== Collected data ==
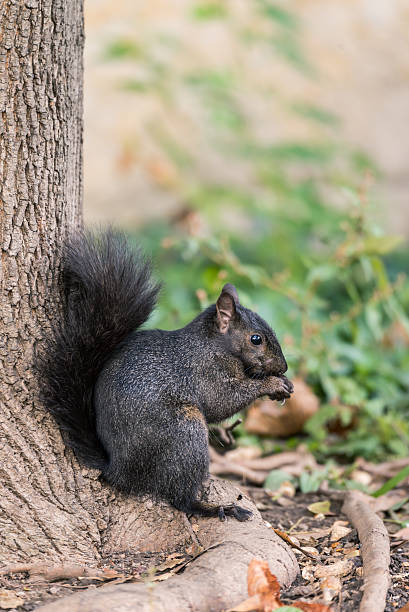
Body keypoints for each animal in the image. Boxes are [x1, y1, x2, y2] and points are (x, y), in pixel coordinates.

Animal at [37, 230, 294, 520]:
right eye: (256, 339)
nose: (283, 367)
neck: (214, 345)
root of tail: (119, 472)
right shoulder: (206, 372)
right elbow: (222, 402)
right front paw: (272, 384)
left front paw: (285, 384)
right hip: (185, 431)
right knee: (180, 499)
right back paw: (218, 508)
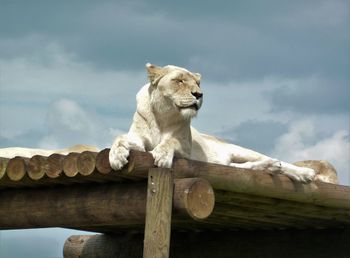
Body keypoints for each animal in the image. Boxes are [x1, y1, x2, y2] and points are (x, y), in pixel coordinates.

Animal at [109, 63, 336, 182]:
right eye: (179, 80)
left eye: (198, 83)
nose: (199, 94)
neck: (164, 116)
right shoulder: (138, 141)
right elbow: (120, 138)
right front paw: (116, 157)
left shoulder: (185, 148)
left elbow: (170, 142)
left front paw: (162, 156)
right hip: (225, 163)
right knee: (244, 167)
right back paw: (272, 167)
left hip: (239, 150)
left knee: (271, 161)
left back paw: (302, 173)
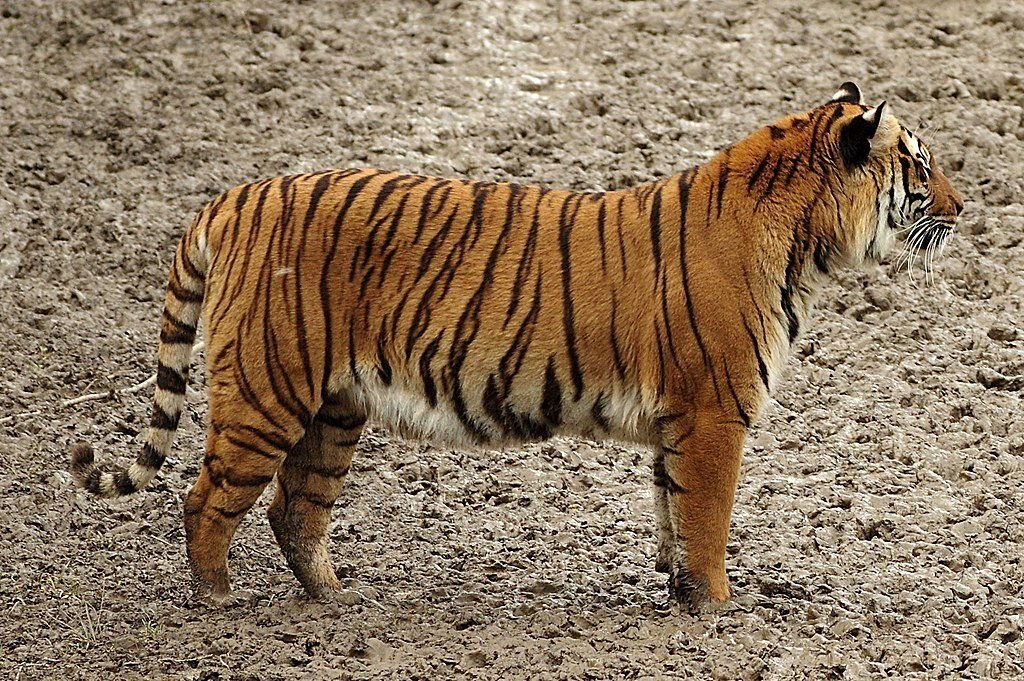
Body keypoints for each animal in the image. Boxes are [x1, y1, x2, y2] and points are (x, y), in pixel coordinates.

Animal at [70, 82, 958, 606]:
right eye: (919, 165)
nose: (965, 204)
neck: (807, 241)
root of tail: (236, 195)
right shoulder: (714, 413)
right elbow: (707, 517)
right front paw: (716, 607)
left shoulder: (679, 422)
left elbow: (671, 511)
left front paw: (678, 593)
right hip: (268, 390)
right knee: (205, 499)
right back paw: (218, 599)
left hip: (334, 406)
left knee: (296, 507)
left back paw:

== TO DO ==
Copy the data above line for line, skipping every picture.

== WRITTEN RESPONSE ==
Body keypoints for each animal in the image. Boxes are [x1, y1, x2, y2] and points are (x, y), in pixel coordinates.

Animal at [37, 230, 294, 520]:
right eye: (256, 339)
nose: (283, 367)
neck: (214, 345)
root of tail: (119, 472)
right shoulder: (206, 372)
right elbow: (222, 402)
right front paw: (272, 384)
left front paw: (285, 384)
right hip: (185, 431)
right knee: (180, 499)
right back paw: (218, 508)
Body keypoints for each animal in the image. Boxes are [x1, y1, x2, y2] and points are (x, y), in pixel coordinates.

Animal at [109, 63, 336, 182]:
right eye: (179, 80)
left eye: (198, 83)
nose: (199, 94)
neck: (164, 116)
right shoulder: (138, 141)
right elbow: (120, 138)
right front paw: (116, 157)
left shoulder: (185, 148)
left elbow: (170, 142)
left front paw: (162, 156)
right hip: (225, 163)
right knee: (244, 167)
right back paw: (272, 167)
left hip: (239, 150)
left knee: (271, 161)
left back paw: (302, 173)
Body keypoints for each animal in the image. Boxes are [x1, y1, x2, y2] and points are (x, y), in pixel coordinates.

Animal at [70, 82, 958, 606]:
right eye: (919, 165)
nose: (965, 204)
neck: (807, 241)
root of tail: (236, 195)
right shoulder: (714, 413)
right elbow: (707, 517)
right front paw: (716, 607)
left shoulder: (679, 422)
left elbow: (671, 511)
left front paw: (678, 593)
right hip: (268, 390)
right knee: (205, 499)
right back paw: (218, 599)
left hip: (334, 406)
left knee: (296, 507)
left back paw:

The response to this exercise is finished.